Since the euro-dollar exchange rate reached an all-time high of 1.6 dollars per euro in April 2008, the single currency has gradually depreciated against the dollar. This has been partly motivated by the growing monetary policy divergence between the Fed and the ECB: while the Fed has started to raise the policy rate in the US, interest rates have remained relatively stable in Europe. More recently, Trump’s election and the possibility that his administration implements an expansionary fiscal policy in an economy that is already close to full production capacity has boosted inflation expectations in the US, further widening the spread between US and European bond yields (especially in the long end of the yield curve).

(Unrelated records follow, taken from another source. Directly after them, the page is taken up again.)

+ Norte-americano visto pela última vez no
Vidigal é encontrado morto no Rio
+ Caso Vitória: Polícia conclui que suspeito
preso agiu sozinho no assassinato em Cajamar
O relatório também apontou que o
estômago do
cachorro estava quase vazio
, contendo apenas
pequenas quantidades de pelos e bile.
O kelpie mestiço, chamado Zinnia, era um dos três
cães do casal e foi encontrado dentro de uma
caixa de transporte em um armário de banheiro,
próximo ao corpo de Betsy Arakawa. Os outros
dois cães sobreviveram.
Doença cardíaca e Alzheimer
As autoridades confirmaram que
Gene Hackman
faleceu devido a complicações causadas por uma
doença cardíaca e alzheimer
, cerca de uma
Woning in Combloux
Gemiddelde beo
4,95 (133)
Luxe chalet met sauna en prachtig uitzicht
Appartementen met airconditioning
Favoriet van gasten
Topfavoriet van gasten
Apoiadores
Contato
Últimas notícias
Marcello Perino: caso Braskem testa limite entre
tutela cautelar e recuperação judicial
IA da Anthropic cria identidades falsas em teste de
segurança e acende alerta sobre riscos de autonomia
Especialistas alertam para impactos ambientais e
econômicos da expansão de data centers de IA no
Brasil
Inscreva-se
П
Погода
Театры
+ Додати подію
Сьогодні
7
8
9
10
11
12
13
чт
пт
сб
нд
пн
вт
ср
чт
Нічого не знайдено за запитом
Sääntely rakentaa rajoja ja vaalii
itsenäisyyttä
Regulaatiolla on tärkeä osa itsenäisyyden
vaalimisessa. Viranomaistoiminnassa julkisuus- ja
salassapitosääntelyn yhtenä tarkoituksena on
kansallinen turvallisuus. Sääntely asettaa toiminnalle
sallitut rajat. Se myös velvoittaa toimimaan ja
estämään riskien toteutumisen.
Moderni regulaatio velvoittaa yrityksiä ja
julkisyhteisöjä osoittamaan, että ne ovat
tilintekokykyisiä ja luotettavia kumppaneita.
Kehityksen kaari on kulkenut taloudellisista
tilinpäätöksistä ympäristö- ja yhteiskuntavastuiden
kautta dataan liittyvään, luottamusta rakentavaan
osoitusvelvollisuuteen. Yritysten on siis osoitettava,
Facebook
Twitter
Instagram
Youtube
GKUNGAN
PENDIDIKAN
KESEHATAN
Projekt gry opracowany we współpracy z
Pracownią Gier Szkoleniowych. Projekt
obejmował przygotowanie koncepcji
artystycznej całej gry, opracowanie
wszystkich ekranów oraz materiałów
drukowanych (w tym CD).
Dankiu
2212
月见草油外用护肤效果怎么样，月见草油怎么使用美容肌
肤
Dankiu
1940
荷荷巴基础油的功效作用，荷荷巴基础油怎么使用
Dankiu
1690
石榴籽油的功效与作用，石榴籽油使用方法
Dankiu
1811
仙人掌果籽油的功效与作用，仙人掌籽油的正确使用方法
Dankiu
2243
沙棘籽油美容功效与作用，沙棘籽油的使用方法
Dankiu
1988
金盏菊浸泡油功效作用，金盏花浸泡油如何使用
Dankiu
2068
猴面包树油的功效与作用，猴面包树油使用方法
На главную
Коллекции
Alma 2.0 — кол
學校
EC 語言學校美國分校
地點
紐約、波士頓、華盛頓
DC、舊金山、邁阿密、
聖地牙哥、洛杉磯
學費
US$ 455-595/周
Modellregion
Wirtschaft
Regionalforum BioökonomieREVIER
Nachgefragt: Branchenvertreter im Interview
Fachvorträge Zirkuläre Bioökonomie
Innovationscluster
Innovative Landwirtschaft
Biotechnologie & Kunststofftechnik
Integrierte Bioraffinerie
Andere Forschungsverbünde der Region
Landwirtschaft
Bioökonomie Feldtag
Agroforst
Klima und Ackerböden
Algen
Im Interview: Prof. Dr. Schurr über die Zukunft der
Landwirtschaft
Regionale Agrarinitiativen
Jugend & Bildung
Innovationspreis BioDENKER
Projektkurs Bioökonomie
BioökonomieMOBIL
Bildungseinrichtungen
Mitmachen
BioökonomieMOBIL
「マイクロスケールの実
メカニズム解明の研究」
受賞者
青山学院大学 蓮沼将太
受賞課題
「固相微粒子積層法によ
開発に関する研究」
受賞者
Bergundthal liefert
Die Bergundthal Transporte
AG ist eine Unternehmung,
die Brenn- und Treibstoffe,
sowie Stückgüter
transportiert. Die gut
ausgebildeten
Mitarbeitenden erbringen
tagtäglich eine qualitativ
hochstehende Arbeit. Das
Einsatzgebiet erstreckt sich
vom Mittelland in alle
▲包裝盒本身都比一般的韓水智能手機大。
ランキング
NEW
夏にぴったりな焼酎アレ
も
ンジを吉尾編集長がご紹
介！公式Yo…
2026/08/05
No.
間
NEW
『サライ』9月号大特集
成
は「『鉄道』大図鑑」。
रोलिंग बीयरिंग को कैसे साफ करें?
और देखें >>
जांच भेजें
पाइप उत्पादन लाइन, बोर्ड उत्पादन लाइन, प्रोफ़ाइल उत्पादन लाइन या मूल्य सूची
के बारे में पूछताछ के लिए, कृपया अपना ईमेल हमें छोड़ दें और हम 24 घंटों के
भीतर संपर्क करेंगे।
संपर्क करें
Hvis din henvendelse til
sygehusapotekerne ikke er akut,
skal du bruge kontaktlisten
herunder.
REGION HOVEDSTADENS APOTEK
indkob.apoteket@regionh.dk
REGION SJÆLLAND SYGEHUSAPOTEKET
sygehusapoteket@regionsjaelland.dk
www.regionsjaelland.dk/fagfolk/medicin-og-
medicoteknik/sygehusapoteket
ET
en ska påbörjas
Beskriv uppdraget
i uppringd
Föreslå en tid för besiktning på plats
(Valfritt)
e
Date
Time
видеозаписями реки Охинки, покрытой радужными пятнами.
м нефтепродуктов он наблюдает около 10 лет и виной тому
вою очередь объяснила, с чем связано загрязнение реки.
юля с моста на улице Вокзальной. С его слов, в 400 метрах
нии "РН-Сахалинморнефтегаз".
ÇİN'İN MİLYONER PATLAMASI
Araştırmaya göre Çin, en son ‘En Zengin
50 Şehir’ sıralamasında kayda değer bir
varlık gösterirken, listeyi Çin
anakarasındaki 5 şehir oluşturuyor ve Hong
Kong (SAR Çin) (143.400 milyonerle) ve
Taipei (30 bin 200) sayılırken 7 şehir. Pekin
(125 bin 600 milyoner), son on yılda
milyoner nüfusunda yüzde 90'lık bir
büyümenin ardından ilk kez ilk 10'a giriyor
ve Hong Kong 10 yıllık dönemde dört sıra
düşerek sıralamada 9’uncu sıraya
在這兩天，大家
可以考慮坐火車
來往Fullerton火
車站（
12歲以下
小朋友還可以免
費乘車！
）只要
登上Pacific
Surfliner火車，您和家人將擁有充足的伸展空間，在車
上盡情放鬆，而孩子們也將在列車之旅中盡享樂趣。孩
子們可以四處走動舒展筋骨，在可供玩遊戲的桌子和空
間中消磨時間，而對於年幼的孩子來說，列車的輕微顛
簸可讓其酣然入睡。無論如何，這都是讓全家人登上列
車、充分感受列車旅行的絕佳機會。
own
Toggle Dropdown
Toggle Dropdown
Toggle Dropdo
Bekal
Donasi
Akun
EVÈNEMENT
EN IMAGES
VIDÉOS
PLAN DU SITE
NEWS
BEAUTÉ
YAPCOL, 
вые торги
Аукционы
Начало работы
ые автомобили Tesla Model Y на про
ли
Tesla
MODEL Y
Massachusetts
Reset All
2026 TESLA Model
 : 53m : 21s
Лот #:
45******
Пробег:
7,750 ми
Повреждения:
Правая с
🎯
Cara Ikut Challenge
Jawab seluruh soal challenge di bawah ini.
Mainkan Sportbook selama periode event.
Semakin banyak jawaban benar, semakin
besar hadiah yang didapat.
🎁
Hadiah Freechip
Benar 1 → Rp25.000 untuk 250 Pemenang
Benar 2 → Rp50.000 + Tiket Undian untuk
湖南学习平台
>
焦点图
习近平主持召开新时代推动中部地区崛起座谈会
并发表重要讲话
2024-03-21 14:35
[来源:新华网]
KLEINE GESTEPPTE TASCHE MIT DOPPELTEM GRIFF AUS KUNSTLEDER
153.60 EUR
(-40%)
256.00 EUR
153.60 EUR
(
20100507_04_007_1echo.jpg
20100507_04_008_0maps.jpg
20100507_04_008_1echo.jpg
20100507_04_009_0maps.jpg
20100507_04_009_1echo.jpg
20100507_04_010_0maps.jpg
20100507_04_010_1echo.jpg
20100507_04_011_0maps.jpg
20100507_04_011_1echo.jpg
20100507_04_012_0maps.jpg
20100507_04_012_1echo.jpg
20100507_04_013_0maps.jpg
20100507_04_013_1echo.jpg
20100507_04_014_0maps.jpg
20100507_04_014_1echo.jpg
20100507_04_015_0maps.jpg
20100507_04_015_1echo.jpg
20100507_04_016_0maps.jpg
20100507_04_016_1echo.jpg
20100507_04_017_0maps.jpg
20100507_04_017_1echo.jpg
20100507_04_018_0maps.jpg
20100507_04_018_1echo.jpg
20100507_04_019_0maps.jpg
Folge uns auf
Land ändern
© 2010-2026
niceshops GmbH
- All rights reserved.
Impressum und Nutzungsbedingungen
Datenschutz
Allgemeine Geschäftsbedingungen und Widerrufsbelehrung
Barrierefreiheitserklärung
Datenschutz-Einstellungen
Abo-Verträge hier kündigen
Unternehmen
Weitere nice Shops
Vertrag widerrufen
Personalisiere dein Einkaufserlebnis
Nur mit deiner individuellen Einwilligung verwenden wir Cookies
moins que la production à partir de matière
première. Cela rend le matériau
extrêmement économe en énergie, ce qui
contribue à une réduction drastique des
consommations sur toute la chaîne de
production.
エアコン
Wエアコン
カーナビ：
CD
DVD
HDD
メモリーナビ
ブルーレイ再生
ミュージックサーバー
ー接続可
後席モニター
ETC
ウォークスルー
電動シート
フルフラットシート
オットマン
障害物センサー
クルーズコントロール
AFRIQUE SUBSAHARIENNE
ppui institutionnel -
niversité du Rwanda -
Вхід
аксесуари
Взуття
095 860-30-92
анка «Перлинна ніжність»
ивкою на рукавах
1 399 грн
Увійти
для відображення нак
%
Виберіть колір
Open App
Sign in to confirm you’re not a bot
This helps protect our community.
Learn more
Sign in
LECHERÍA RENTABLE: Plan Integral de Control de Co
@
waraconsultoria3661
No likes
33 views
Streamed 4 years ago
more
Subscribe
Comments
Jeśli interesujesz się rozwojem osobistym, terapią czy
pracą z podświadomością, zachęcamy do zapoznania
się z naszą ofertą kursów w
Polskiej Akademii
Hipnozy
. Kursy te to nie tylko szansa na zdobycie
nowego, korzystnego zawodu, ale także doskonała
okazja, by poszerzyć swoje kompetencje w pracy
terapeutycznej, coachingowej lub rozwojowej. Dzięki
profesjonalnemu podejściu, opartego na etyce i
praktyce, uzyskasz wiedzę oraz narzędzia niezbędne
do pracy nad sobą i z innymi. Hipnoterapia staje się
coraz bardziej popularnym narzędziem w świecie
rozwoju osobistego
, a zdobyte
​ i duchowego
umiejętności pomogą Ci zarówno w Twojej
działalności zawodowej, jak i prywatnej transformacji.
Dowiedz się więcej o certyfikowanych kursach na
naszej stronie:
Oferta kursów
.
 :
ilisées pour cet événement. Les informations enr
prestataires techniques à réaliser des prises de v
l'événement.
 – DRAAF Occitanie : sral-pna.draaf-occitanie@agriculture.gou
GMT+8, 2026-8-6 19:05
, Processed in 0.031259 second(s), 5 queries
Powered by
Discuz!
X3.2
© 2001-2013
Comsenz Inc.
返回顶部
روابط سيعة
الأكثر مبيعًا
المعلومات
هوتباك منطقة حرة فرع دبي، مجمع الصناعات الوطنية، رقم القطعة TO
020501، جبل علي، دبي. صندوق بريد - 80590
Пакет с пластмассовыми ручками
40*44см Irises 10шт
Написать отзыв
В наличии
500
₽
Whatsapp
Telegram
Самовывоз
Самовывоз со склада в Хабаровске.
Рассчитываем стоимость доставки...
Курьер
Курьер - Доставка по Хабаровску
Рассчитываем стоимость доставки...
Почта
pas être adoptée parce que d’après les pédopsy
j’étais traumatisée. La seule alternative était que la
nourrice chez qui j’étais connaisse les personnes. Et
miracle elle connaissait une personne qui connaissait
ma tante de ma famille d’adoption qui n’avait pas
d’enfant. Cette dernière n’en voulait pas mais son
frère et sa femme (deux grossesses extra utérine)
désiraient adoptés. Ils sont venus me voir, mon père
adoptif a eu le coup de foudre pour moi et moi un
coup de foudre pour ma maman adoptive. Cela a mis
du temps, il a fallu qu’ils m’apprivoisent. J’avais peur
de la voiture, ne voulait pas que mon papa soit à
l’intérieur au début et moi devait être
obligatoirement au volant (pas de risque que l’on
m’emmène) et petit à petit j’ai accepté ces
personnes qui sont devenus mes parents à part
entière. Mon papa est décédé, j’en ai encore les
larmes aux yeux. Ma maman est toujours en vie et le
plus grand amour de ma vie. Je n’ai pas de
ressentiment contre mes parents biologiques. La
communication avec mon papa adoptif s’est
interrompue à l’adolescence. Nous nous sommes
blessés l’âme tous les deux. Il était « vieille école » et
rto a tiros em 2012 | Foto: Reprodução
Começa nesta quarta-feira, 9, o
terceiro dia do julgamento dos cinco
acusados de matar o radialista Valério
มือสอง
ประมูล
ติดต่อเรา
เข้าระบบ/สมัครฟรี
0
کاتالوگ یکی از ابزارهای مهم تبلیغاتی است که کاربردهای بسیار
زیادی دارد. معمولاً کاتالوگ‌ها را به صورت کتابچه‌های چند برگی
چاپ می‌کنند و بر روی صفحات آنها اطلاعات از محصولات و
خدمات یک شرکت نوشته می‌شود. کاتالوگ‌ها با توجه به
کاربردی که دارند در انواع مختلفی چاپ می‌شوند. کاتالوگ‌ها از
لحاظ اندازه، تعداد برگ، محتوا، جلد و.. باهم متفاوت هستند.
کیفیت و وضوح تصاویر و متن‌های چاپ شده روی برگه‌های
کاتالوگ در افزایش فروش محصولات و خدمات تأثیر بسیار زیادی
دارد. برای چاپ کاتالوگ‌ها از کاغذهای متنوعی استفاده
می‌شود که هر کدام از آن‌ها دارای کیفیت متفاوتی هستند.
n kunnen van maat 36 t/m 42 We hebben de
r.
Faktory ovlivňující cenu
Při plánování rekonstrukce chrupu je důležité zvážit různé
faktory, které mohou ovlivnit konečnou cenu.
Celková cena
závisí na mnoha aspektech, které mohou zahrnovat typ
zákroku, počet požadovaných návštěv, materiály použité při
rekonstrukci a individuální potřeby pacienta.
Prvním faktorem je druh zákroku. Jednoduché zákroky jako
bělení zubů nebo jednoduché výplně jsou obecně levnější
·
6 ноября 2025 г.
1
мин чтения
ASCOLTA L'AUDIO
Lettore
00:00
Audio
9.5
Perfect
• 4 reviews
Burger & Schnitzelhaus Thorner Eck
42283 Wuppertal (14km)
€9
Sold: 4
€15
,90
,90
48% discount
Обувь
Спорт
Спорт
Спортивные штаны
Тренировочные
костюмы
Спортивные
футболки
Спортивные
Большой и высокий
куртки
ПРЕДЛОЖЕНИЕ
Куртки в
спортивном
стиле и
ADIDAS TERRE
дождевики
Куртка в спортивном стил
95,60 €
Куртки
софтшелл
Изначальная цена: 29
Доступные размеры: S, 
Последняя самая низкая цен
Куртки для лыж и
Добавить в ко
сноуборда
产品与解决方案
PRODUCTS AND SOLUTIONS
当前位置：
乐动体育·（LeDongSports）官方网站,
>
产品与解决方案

As shown in the first chart, the euro tends to depreciate against the dollar when the spread between US and German 2-year bond yields widens. For instance, in 2014, when the yield spread increased by 62 bps, the euro fell by 12% against the dollar. This happened when the Fed’s and ECB’s monetary policies started to diverge: while the Fed began its tapering, the ECB announced the implementation of unconventional monetary policy measures. Since then interest rate differentials have steadily increased and the euro has continued to lose value against the dollar.
In 2017, the monetary-policy stances of the US and euro area look set to diverge even further. According to the FOMC (Federal Open Market Committee) members’ forecasts, the Fed Funds rate will be raised by 0.75 bps (see the Focus «The Fed’s strategy in 2017: firmer steps but still cautious» in this Monthly Report). Meanwhile the ECB has announced it will extend its asset purchase programme to December 2017 and does not expect to start raising the benchmark rate until mid-2019. In order to determine the direct impact of interest rates on the exchange rate, we have analysed the historical relationship between the interest rate spread and the exchange rate on the days when there has been an FOMC meeting.1 We found that, although the dollar has appreciated considerably over the last few quarters, it still has room to run. For instance, should the spread widen by 20 bps in 2017, as the Consensus of analysts forecasts, the dollar will appreciate by 1.7% this year. However, if CaixaBank Research forecasts are confirmed and the spread increases by 75 bps, the dollar will come very close to parity with the euro.
Nevertheless, beyond the dollar’s upward trend, the exchange rate will still be relatively volatile, partly because of highly uncertain factors that could influence the monetary-policy stance of both the Fed and ECB, such as the effect of the policies implemented by the Trump administration, the consequences of Brexit or the various elections in Europe over the coming months.
1. The benchmark period is 2006-2016.